**Goal of the exercise:** Print the passage of the Inside Out film entry from "Crime-drama film by" up to and including "September 9, 2011.", copying it word for word.

**Extract to read:**
****************************************

- Theatrical release poster
- Directed by: Artie Mandelberg
- Screenplay by: Dylan Schaffer
- Produced by: Nancy Hirami Lori Lewis Todd Lewis Michael Pavone
- Starring: Paul "Triple H" Levesque; Michael Rapaport; Parker Posey; Michael Cudlitz; Julie White; Bruce Dern; Jency Griffin;
- Cinematography: Kenneth Zunder
- Edited by: Jerry U. Frizell
- Music by: Jim Johnston
- Production company: WWE Studios
- Distributed by: Samuel Goldwyn Films
- Release date: September 9, 2011;
- Running time: 93 minutes
- Country: United States
- Language: English

= Inside Out (2011 film) =

Crime-drama film by Artie Mandelberg

Inside Out is a 2011 American crime film directed by Artie Mandelberg. The film features professional wrestler Triple H (credited as Paul "Triple H" Levesque), Michael Rapaport, Parker Posey, Julie White, Michael Cudlitz and Bruce Dern. The project was the cinematic feature film debut for director Artie Mandelberg. The film was released on September 9, 2011.

==Plot==
A.J., an ex-con who served 13 years in Angola for manslaughter, returns home to New Orleans and fights to protect the woman he loves and her young daughter from his dangerous former best friend. In better times, AJ (Triple H) would have done anything to protect his best friend, Jack (Michael Rapaport), a two-bit gangster and the son of Dr. Vic (Bruce Dern) -- the city's toughest crime boss. While A.J. is in prison, Jack marries Claire (Parker Posey), the love of AJ's life, and together they raise a daughter, Pepper (Juliette Goglia). Pepper is A.J.'s daughter, a fact known to Jack, but Jack pretends to be her biological father. The day Jack picks up AJ from prison, the short-fused thug gets an itchy trigger finger that could land his buddy right back behind bars. The situation grows increasingly tense as Dr. Vic attempts to handle the situation quietly as he comes under investigation by the Louisiana Tax Board agent Martha (Julie White) for dealing in untaxed cigarettes. When Jack flees and Dr. Vic decides that the only way to get the job done right is to do it himself, A.J. realizes that Claire and Pepper are in mortal danger, and races to their rescue.

****************************************

**Data extracts:**

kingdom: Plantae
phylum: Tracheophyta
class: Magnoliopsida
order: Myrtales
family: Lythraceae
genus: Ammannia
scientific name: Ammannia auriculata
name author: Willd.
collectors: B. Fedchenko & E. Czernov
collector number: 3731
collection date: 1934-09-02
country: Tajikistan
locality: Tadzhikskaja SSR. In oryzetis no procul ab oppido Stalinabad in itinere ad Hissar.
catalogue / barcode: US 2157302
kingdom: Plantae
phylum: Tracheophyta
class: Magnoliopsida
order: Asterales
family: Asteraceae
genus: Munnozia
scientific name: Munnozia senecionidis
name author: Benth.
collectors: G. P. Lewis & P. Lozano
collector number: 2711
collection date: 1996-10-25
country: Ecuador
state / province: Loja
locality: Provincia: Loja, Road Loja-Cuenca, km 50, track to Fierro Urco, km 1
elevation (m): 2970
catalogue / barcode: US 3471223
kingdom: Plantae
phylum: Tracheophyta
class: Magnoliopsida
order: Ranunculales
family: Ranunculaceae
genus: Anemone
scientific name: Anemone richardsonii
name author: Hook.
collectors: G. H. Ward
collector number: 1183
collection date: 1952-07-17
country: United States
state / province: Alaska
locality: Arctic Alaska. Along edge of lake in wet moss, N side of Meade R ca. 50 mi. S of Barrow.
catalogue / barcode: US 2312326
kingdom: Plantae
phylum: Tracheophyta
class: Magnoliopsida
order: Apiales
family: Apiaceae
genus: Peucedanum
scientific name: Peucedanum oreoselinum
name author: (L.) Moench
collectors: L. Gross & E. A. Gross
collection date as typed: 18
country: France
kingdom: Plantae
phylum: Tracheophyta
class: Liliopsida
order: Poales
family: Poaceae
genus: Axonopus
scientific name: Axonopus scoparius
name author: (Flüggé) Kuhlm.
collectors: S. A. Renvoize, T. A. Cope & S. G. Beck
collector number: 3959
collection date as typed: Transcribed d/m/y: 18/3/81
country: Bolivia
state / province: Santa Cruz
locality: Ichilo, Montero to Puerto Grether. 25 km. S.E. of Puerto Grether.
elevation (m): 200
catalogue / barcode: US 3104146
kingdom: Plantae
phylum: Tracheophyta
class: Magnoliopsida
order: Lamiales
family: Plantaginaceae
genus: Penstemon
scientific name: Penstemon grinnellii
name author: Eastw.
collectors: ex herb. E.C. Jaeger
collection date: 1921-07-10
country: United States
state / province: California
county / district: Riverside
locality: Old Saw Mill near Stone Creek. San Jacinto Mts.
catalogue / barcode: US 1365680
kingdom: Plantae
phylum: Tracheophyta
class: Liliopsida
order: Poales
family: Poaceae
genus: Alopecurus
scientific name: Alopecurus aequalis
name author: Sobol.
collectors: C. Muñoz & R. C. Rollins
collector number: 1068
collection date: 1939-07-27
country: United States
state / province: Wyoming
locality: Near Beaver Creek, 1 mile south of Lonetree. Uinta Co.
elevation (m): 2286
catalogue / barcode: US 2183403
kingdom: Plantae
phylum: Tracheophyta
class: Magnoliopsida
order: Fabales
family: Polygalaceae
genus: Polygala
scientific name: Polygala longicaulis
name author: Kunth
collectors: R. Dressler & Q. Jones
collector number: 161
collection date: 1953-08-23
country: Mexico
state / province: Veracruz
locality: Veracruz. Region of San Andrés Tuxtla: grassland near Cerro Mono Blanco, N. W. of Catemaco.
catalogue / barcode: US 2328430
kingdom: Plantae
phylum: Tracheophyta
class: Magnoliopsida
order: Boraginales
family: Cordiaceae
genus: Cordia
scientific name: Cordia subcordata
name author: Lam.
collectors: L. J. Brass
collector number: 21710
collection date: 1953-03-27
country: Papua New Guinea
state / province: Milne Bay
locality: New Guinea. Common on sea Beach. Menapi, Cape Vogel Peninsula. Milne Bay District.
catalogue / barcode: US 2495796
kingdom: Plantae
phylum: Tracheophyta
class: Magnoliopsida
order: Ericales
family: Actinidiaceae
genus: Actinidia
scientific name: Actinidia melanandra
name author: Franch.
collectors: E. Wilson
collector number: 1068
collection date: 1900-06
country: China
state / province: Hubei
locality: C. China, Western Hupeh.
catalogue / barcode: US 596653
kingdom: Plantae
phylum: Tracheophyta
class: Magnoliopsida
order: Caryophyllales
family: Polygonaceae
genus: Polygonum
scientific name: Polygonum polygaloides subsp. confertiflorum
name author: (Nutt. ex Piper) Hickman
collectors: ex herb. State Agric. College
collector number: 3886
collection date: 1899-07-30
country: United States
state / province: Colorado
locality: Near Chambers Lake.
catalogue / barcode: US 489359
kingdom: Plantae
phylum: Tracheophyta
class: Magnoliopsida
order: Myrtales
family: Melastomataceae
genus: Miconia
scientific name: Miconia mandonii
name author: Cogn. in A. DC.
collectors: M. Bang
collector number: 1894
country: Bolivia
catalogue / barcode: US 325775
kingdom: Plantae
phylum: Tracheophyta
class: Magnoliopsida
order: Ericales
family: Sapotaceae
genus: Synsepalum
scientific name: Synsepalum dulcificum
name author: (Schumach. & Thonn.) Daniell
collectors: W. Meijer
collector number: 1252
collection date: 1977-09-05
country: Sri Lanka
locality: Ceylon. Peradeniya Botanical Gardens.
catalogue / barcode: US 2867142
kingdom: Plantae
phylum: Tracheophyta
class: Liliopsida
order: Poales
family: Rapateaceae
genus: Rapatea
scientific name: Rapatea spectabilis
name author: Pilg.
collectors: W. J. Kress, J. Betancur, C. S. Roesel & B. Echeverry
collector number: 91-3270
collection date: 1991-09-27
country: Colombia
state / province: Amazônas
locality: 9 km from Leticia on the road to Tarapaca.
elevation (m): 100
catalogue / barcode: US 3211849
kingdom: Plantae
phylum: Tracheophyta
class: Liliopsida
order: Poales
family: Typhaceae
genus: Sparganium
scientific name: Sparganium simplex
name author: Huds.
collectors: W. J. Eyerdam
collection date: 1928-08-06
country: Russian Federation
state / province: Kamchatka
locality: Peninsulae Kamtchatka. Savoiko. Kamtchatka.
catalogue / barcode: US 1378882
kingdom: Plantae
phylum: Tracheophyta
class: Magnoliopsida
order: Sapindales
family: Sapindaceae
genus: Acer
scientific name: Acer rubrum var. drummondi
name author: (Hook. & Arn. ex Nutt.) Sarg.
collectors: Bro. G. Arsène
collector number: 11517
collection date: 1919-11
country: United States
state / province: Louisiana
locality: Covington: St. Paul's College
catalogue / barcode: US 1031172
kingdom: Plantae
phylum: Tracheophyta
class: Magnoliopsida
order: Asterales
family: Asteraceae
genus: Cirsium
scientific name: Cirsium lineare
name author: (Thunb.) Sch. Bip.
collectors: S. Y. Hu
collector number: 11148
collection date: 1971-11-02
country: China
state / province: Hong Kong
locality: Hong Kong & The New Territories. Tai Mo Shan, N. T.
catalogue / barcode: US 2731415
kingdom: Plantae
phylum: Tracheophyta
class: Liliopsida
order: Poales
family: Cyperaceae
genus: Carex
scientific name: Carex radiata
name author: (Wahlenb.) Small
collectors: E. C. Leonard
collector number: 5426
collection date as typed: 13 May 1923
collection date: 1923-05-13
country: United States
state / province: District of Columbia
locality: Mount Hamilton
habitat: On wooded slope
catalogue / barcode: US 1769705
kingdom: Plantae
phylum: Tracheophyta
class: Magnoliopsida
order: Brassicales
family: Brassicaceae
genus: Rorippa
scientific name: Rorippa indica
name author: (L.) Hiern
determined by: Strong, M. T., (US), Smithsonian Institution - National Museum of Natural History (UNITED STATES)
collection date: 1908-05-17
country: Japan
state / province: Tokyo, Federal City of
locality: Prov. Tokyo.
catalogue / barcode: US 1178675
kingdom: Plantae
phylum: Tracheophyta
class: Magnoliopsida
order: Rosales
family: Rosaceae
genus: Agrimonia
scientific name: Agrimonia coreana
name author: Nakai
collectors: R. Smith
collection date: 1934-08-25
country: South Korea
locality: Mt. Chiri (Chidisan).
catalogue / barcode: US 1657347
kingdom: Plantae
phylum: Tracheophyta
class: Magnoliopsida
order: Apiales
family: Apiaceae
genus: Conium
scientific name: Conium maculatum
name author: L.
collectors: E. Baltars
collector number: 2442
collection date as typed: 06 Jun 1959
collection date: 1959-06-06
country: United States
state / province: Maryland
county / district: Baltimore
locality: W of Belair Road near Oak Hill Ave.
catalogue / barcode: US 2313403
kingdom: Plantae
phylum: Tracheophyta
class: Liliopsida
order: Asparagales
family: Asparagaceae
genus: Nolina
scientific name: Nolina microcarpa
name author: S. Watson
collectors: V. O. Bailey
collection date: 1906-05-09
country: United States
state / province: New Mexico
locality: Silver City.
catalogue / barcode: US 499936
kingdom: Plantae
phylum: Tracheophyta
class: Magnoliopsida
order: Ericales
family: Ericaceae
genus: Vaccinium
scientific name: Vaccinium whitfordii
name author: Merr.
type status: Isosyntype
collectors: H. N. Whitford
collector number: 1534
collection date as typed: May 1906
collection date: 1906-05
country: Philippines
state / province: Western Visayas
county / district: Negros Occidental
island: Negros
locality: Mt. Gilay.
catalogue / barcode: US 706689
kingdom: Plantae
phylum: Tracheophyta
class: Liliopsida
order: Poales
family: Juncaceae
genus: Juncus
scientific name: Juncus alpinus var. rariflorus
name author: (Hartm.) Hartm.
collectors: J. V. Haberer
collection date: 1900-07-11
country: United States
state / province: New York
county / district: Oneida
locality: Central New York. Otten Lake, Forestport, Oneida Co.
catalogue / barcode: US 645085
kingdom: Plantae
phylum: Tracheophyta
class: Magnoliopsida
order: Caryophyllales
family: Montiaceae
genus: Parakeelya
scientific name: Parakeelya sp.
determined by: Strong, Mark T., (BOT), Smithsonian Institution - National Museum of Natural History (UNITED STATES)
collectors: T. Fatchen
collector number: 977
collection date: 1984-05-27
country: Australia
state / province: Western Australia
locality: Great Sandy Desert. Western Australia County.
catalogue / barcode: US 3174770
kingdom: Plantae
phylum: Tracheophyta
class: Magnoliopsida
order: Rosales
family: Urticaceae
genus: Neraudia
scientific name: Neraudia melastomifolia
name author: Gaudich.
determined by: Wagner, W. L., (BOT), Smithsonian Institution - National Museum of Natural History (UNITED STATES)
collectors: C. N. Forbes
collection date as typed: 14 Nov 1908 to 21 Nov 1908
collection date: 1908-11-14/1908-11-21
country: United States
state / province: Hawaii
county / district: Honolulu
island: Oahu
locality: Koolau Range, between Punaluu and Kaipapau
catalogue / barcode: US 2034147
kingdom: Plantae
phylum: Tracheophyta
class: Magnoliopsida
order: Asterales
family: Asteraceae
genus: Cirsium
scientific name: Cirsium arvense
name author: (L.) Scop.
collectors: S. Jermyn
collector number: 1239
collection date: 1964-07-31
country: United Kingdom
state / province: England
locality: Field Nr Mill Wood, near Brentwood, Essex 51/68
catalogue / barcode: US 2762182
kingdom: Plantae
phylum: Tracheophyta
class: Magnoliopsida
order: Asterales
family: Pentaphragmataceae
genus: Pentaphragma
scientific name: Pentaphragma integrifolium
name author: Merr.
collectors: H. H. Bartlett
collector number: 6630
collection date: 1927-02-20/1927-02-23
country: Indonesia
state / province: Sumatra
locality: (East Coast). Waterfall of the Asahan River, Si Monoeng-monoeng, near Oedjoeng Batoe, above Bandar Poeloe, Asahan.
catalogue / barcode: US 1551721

****************************************

**Exercise solution:**
Crime-drama film by Artie Mandelberg

Inside Out is a 2011 American crime film directed by Artie Mandelberg. The film features professional wrestler Triple H (credited as Paul "Triple H" Levesque), Michael Rapaport, Parker Posey, Julie White, Michael Cudlitz and Bruce Dern. The project was the cinematic feature film debut for director Artie Mandelberg. The film was released on September 9, 2011.